ABOUT THIS EXERCISE: The lines to copy run from the one containing "Wringin Sungsang terdengar merdu dan nyaman" through the last line of the listing; copy them exactly and nothing more.

○ ○ ○ ○

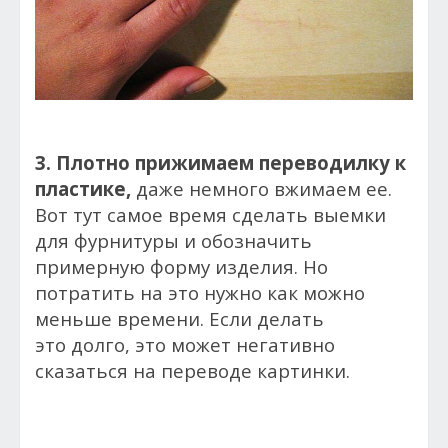
3. Плотно прижимаем переводилку к
пластике,
даже немного вжимаем ее.
Вот тут самое время сделать выемки
для фурнитуры и обозначить
примерную форму изделия. Но
потратить на это нужно как можно
меньше времени. Если делать
это долго, это может негативно
сказаться на переводе картинки.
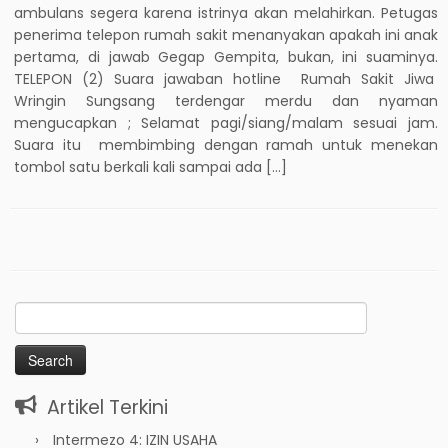
ambulans segera karena istrinya akan melahirkan. Petugas
penerima telepon rumah sakit menanyakan apakah ini anak
pertama, di jawab Gegap Gempita, bukan, ini suaminya.
TELEPON (2) Suara jawaban hotline Rumah Sakit Jiwa
Wringin Sungsang terdengar merdu dan nyaman
mengucapkan ; Selamat pagi/siang/malam sesuai jam.
Suara itu membimbing dengan ramah untuk menekan
tombol satu berkali kali sampai ada […]
Search
for:
Artikel Terkini
Intermezo 4: IZIN USAHA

○ ○ ○ ○

RESPONSE BELOW:
Wringin Sungsang terdengar merdu dan nyaman
mengucapkan ; Selamat pagi/siang/malam sesuai jam.
Suara itu membimbing dengan ramah untuk menekan
tombol satu berkali kali sampai ada […]
Search
for:
Artikel Terkini
Intermezo 4: IZIN USAHA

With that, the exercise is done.